As the UK government struggles to calm economic uncertainty over Britain’s divorce from the bloc, it’s not a surprise to see the EU stick to its line that it will only discuss the future relationship when more progress has been made on the split.
However, until there’s some clarity on what our future will look like, the pound is unlikely to strengthen enough to ease the squeeze on the consumer. A clearer picture could also encourage businesses to invest more in the UK, which will have a knock-on effect on the size of the economy and living standards.
Brexit tough on Brits
It’s fair to say the Brexit has been tough on Brits, with the weaker pound accelerating inflation as companies pass on higher import prices to the customer. Inflation reached 2.9% in May, well ahead of the Bank of England’s 2% target, before easing back to 2.6% in June.
Despite inflationary pressures on imported goods like food and clothing, a drop in the price of fuel meant inflation was unexpectedly steady at 2.6% in July.
This will take some of the heat off the Bank of England, which has been under pressure to increase interest rates to ease back inflation. After 100 months of rock bottom interest rates, the Bank of England wants to start normalising monetary policy but governor Mark Carney is unsure now is the right time.

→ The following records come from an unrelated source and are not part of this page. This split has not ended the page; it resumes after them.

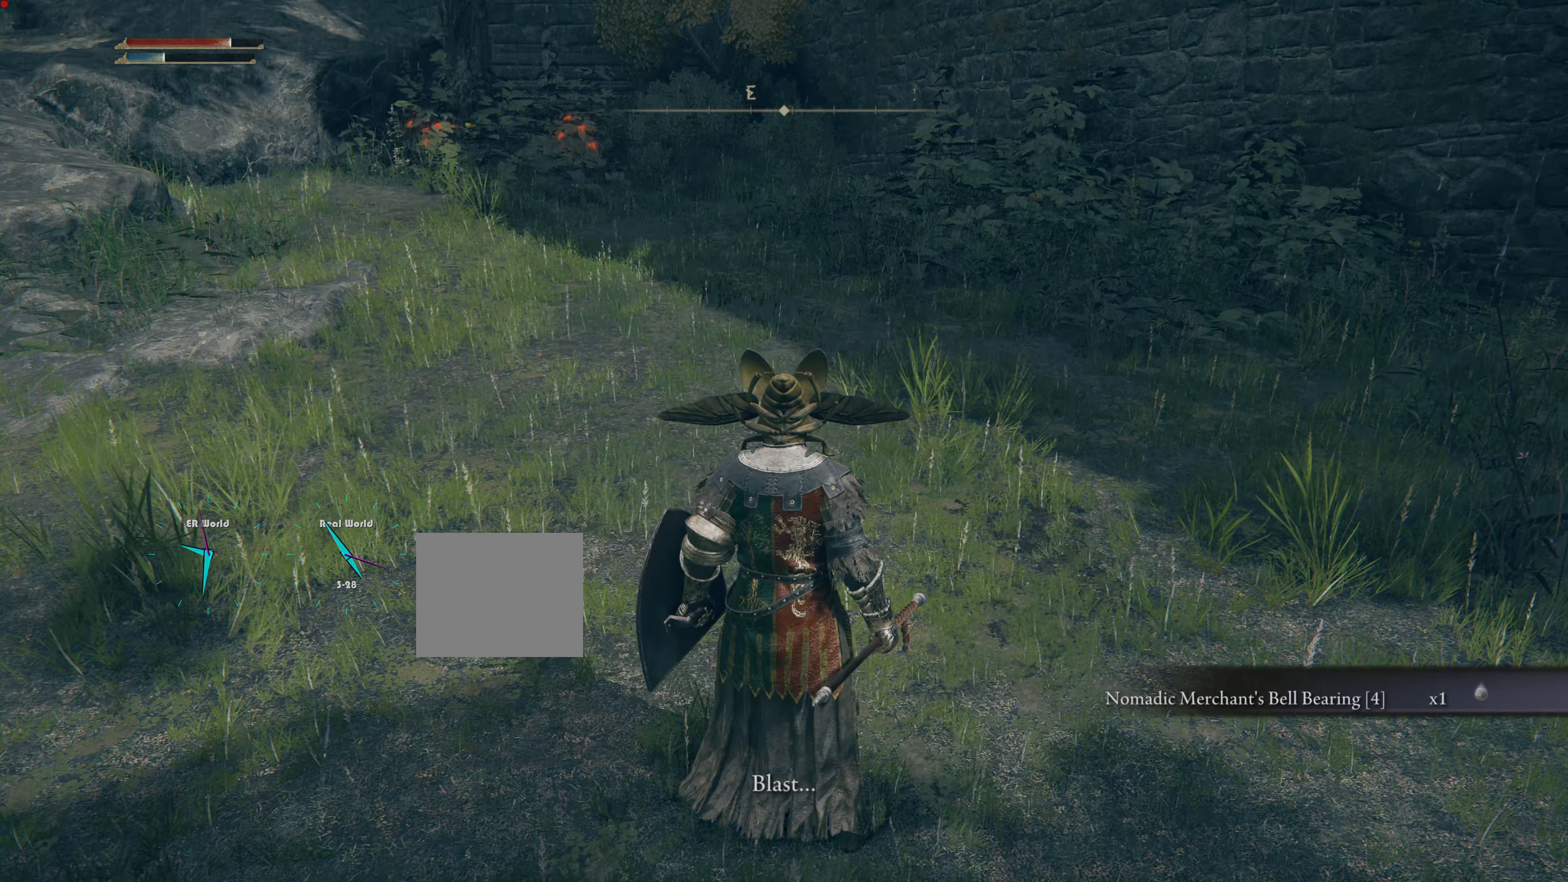
{"buttons": [], "left_stick": "center", "right_stick": "left"}
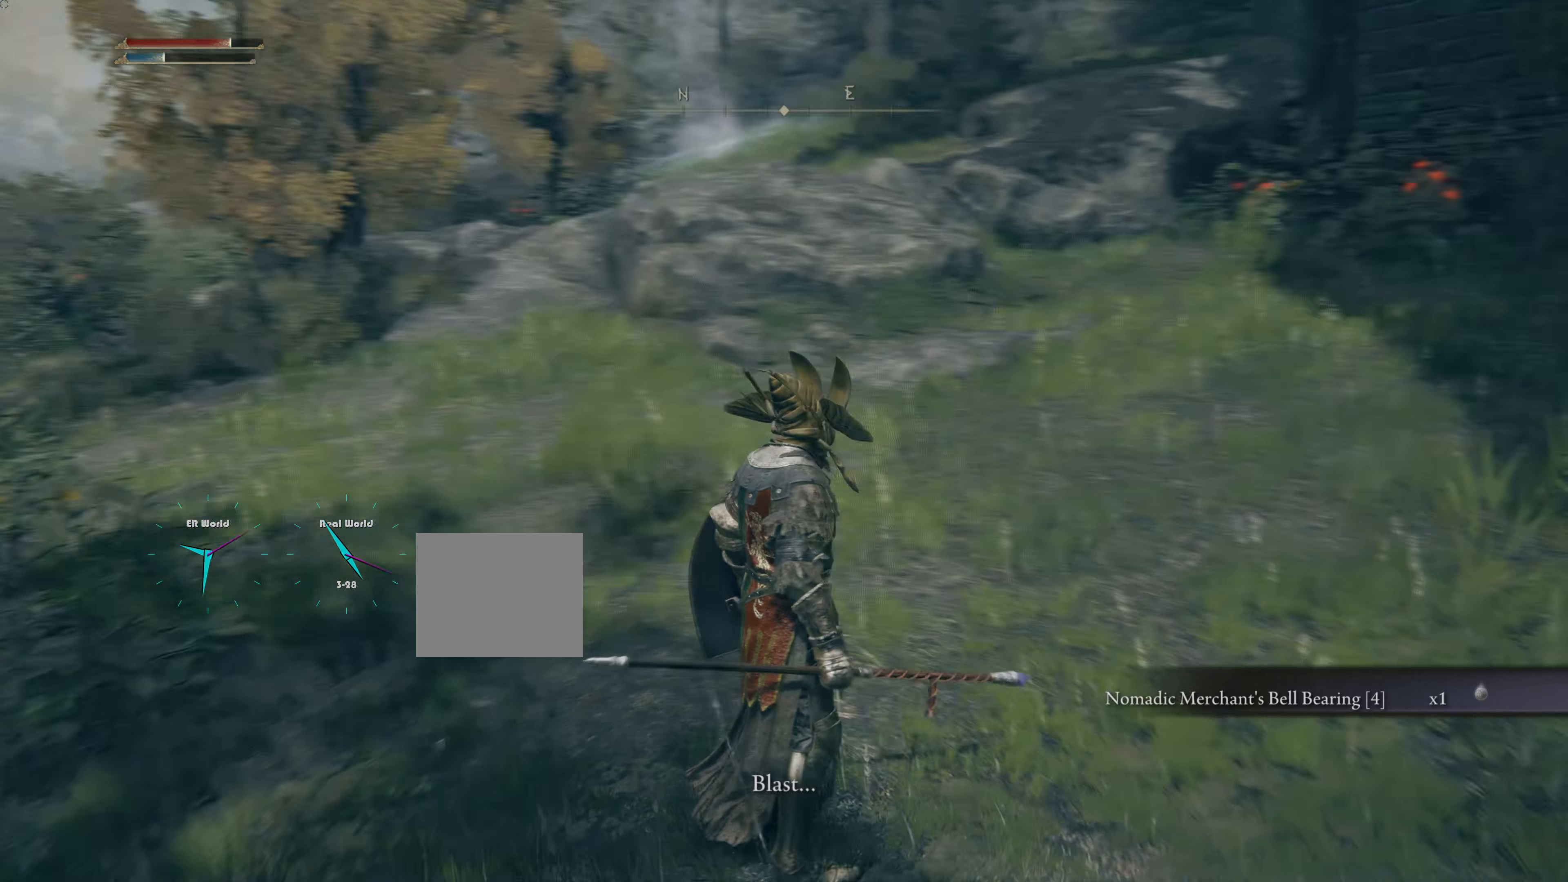
{"buttons": [], "left_stick": "center", "right_stick": "left", "events": [[134, "right_stick", "center"], [300, "right_stick", "left"]]}
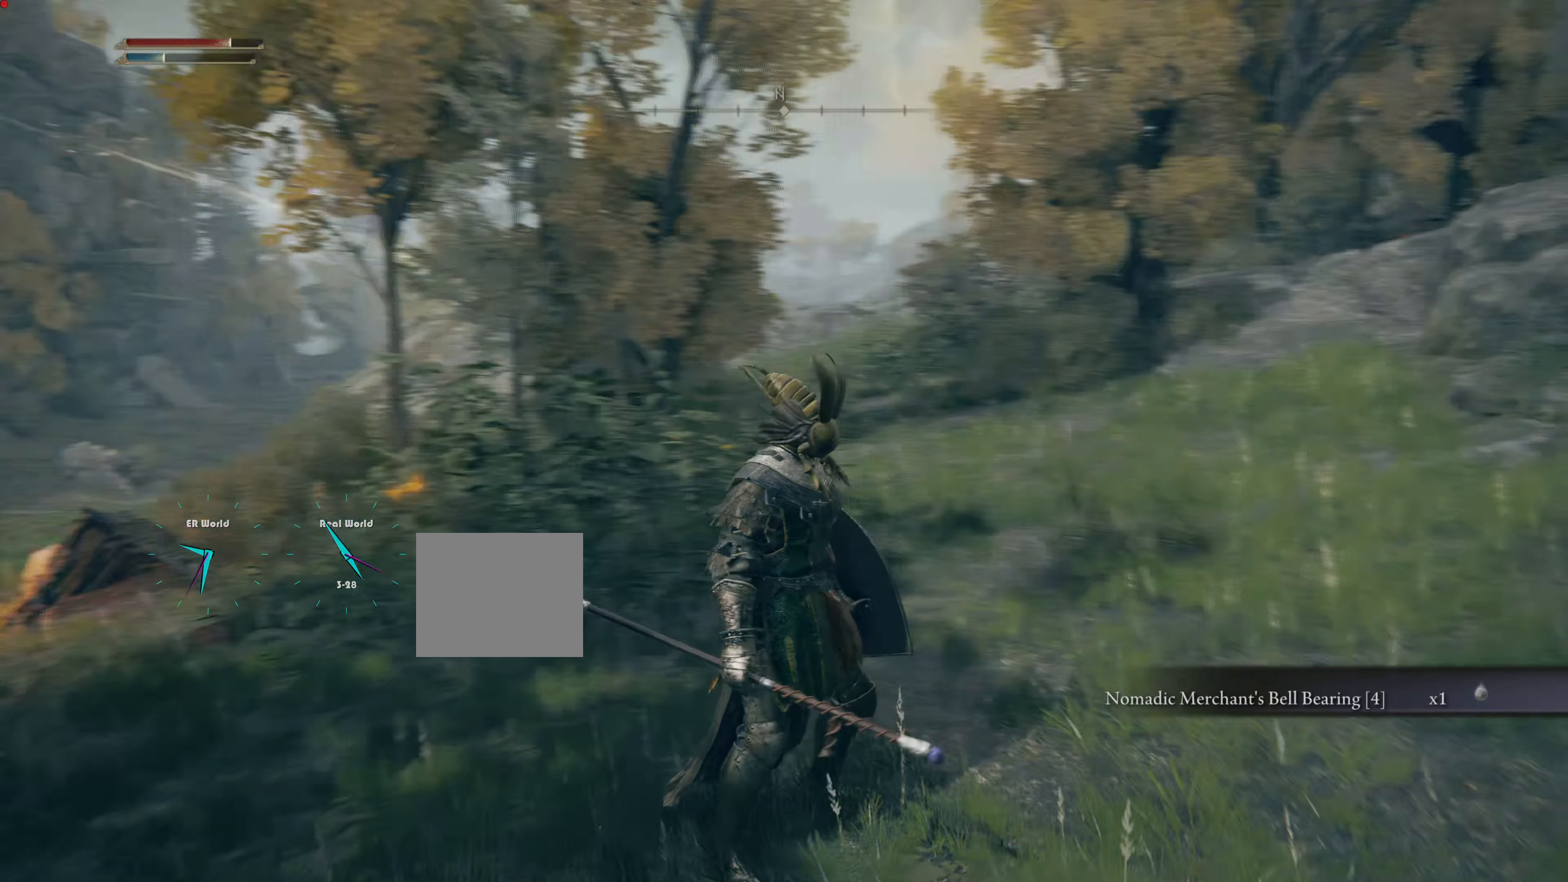
{"buttons": [], "left_stick": "center", "right_stick": "center", "events": [[150, "right_stick", "center"]]}
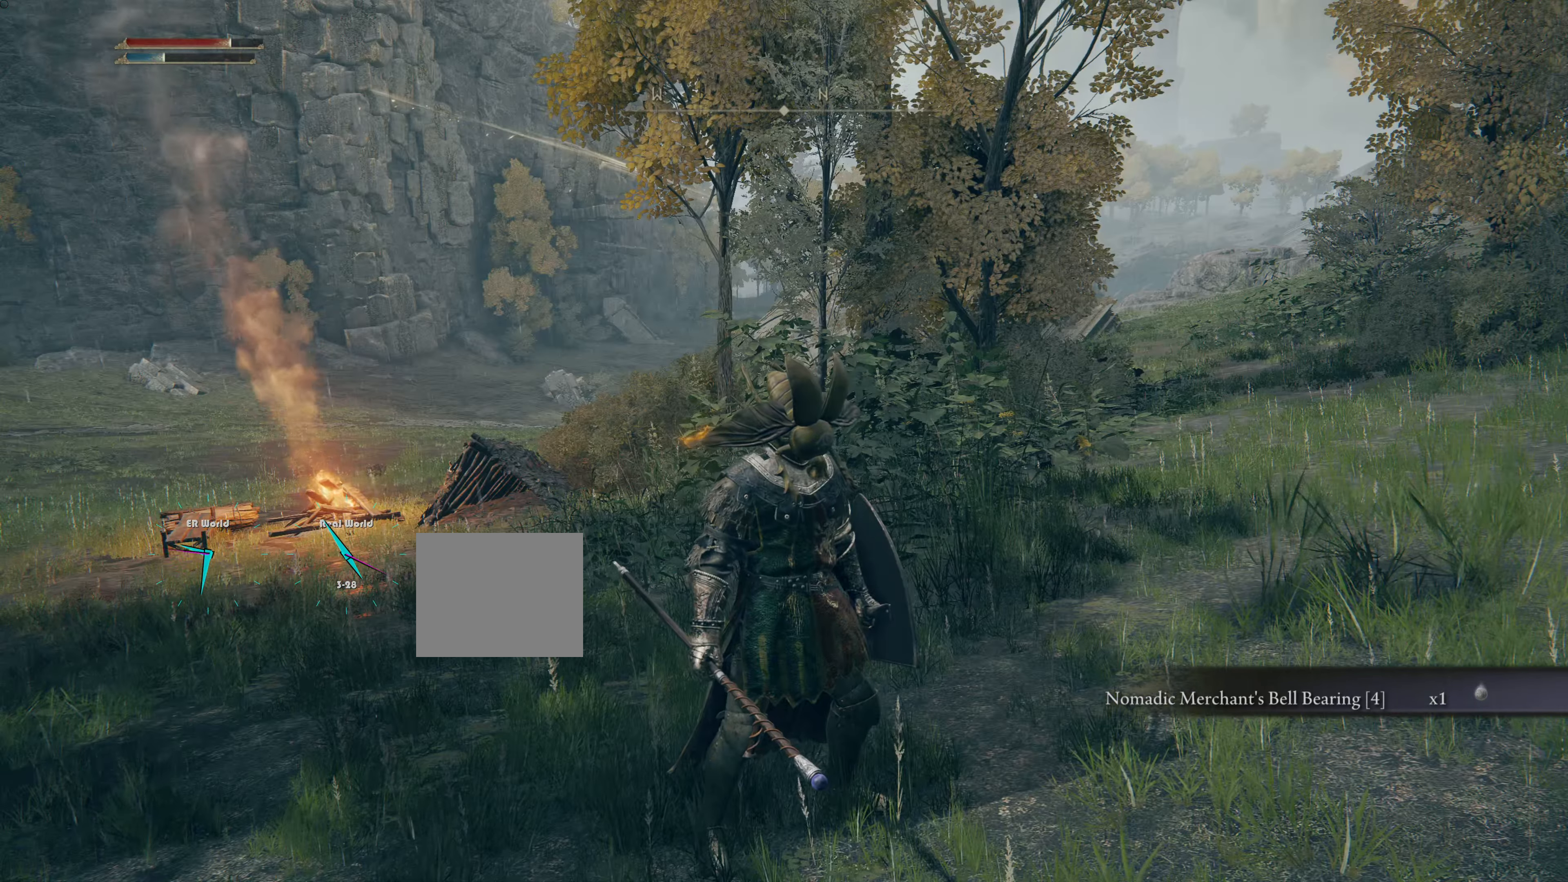
{"buttons": [], "left_stick": "center", "right_stick": "center", "events": []}
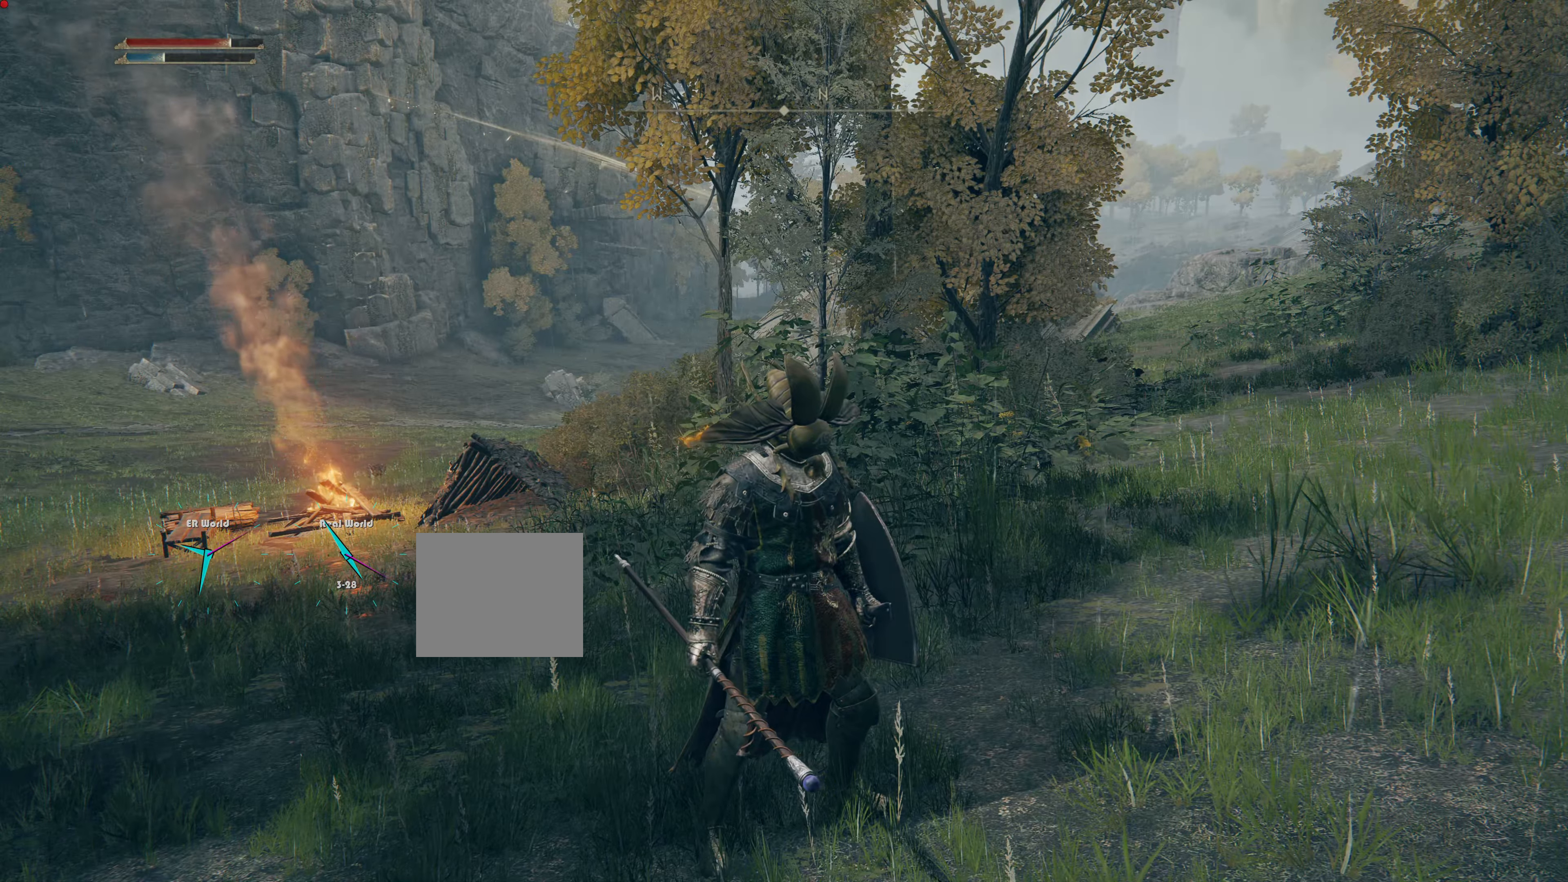
{"buttons": [], "left_stick": "center", "right_stick": "center", "events": [[133, "right_stick", "left"], [334, "right_stick", "center"]]}
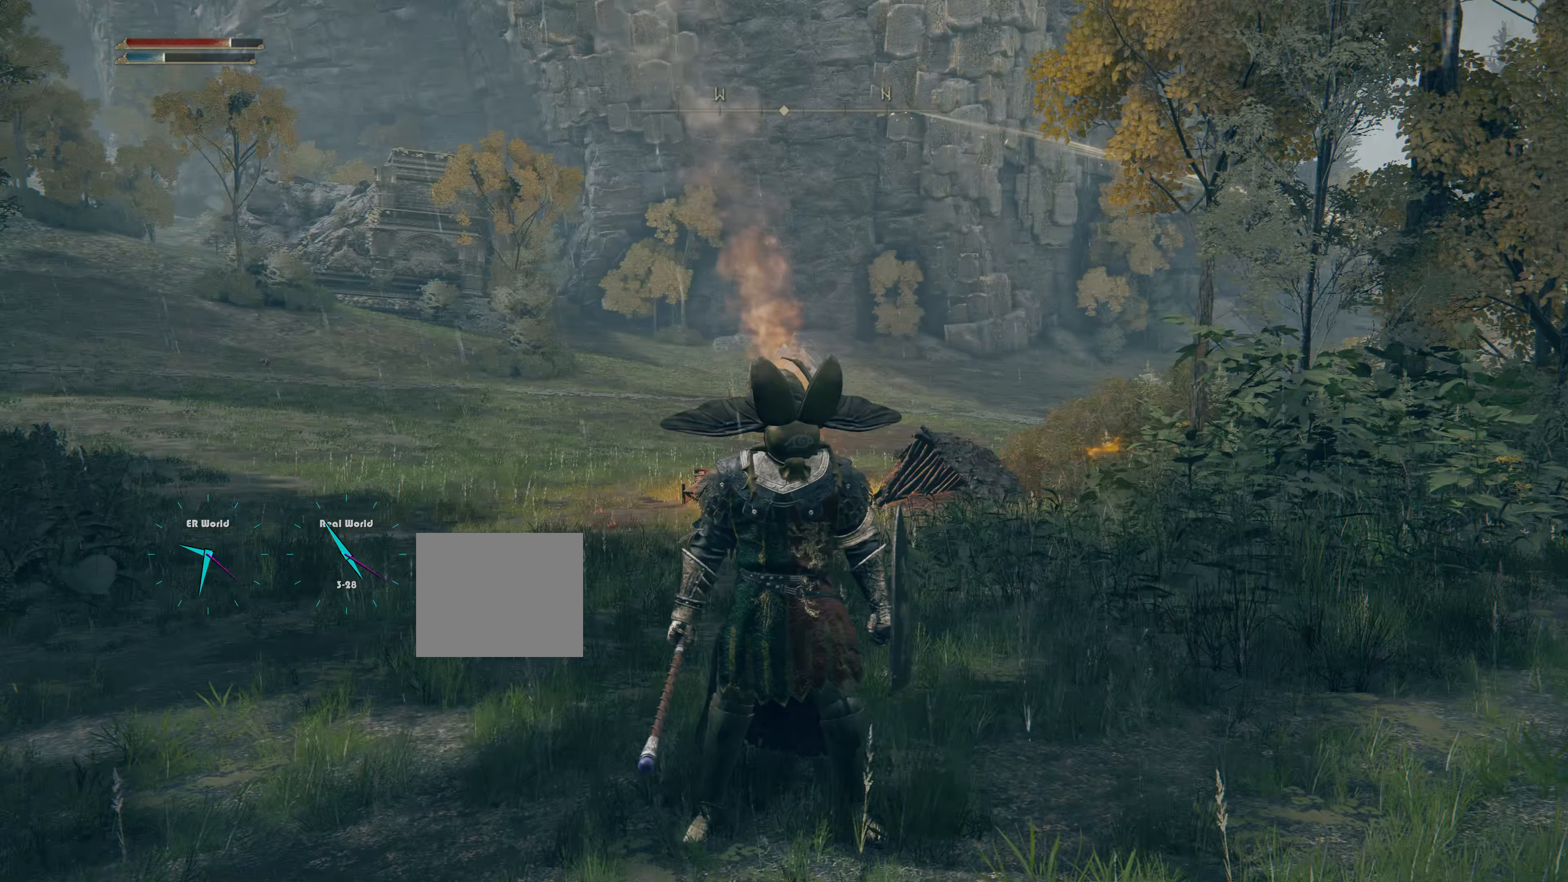
{"buttons": [], "left_stick": "center", "right_stick": "center", "events": [[16, "SELECT", "down"], [167, "SELECT", "up"]]}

Whilst savers are pulling their hair out over the 25 basis point interest rate, borrowers are making the most of cheap money. Whilst some Brits are being forced to take out loans to cover the higher cost of the weekly shop, others are having to dip into their hard-earned savings.
Average weekly earnings increased by 2.1% in the second quarter, better than expected but still not enough to offset inflation, which means Brits are having to either use their hard-earned savings or go further into the red to cover the cost of price rises.
Employment hits record high
Although official data released this week shows that employment has just hit a record high and job security is increasing, productivity of the work force is slipping as employers refuse to increase wage packets – bad news for the love lives of middle aged men.
Just why productivity has fallen over the last decade is unclear, and has left economists scratching their heads. As increased productivity feeds into GDP growth, this will support consumer spending and business investment, which underpins the valuation of investments.
Whilst borrowing is cheap right now, Mark Carney wants to increase the base interest rate off its 0.25% floor, which could be painful for the unprepared. The squeeze on living standards is tough, but don’t borrow like it’s going out of fashion.
In a world of instant gratification it can be hard to make more sacrifices when you’re already putting away for your retirement, but the future you will thank you.
With inflation still set to outpace wage growth for some time to come, the UK Brexit committee’s first paper has been graded a C – ‘promising, but must do better’.